By the way, turning the soil for the garden in itself would stir up a lot of seeds
Those barrels are nearly all limited to anaerobic conversions which do not kill weed seeds. In fact they rarely heat up because their very size and design are less than a third the size of suggested compost piles that do heat up when properly built.
I have one so called compost barrels and have worked with it to try and create conversion levels of heat. The hottest I have ever achieved is about a hundred degrees. To get that temperature I was pouring in blood and fish meal which to me makes no sense. I consider my barrel an anaerobic convenience just outside the kitchen door. I have added to it now for four years just using kitchen scraps and a light sifting of garden soil. It might be two thirds full with the top third of it still slowly converting. I am really sure the bottom two thirds is good anaerobic compost.
At my service are the contents of EM 1 used when I rebuild the top third a couple times each summer. The noteworthy contents are: 1% Lactobacillus plantarum, Lactobacillus casei, Lactobacillus fermentum, Lactobacillus delbrueckii, Bacillus subtilis, Saccbaromyces cerevisiae and Rhodopseudomonas palustris. These are the discovery of Dr. Teruo Higa's Original Effective Microorganisms. With a touch of molasses to feed them this enables the barrels to break down faster...still anaerobically but a bit faster and more efficiently. Now go hence forth and educate yourselves a bit by using Google and reading up on this discovery of Dr. Higa. The Japanese are light years ahead of us using organic principles. This is one they use a lot. I do not know but am willing to bet the Aussies are doing this too.
You can become a Road's Scholar. None of the above "big words" are in my dictionary either. I did not add them because I may never use them again.

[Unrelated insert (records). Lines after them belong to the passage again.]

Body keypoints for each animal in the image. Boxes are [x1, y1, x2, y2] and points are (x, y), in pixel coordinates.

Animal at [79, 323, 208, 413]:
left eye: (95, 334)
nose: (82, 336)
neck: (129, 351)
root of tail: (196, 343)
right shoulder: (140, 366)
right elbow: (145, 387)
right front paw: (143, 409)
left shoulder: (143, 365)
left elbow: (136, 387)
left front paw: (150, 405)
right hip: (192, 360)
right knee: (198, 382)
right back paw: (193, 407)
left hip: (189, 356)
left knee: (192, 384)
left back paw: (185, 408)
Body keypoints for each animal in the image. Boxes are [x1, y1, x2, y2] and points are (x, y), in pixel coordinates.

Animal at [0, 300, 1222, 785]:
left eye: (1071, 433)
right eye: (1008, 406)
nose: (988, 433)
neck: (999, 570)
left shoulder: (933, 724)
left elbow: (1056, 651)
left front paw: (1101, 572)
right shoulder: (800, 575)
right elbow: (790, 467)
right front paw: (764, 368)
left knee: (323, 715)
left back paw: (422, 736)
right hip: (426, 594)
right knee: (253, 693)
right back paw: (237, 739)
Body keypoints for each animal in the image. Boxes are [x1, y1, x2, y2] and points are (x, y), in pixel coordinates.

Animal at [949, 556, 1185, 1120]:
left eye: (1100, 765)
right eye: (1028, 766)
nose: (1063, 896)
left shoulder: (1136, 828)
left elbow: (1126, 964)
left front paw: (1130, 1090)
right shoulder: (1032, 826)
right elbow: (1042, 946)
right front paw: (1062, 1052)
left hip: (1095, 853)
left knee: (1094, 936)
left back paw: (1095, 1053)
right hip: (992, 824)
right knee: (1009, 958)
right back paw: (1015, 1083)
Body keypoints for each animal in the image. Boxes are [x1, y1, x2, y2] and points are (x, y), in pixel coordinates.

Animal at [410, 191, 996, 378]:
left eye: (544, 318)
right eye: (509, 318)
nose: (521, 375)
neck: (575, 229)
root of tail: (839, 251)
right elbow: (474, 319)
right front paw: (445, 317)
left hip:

LOL
This may not solve the grass-in-compst problem, but it might reduce it. Add a step after the compost looks finished.
Spread the compost a few inches thick (probably over newspaper to prevent new weeds from getting into it).
Water it. Wait for as many weeds as possible to sprout.
Rake them out, taking their roots too, dry them well in the sun, then throw them back into your next batch of compost.
Maybe stir up the "finished" compost and try sprouting it again. Try to get as many weed seeds to sprout as possible, before you use it. If weeds or grass keep coming from your compost, don't put it in your garden.
If these are coming from roots, not seeds, e.g. crabgrass or horsetail roots, maybe nothing will help.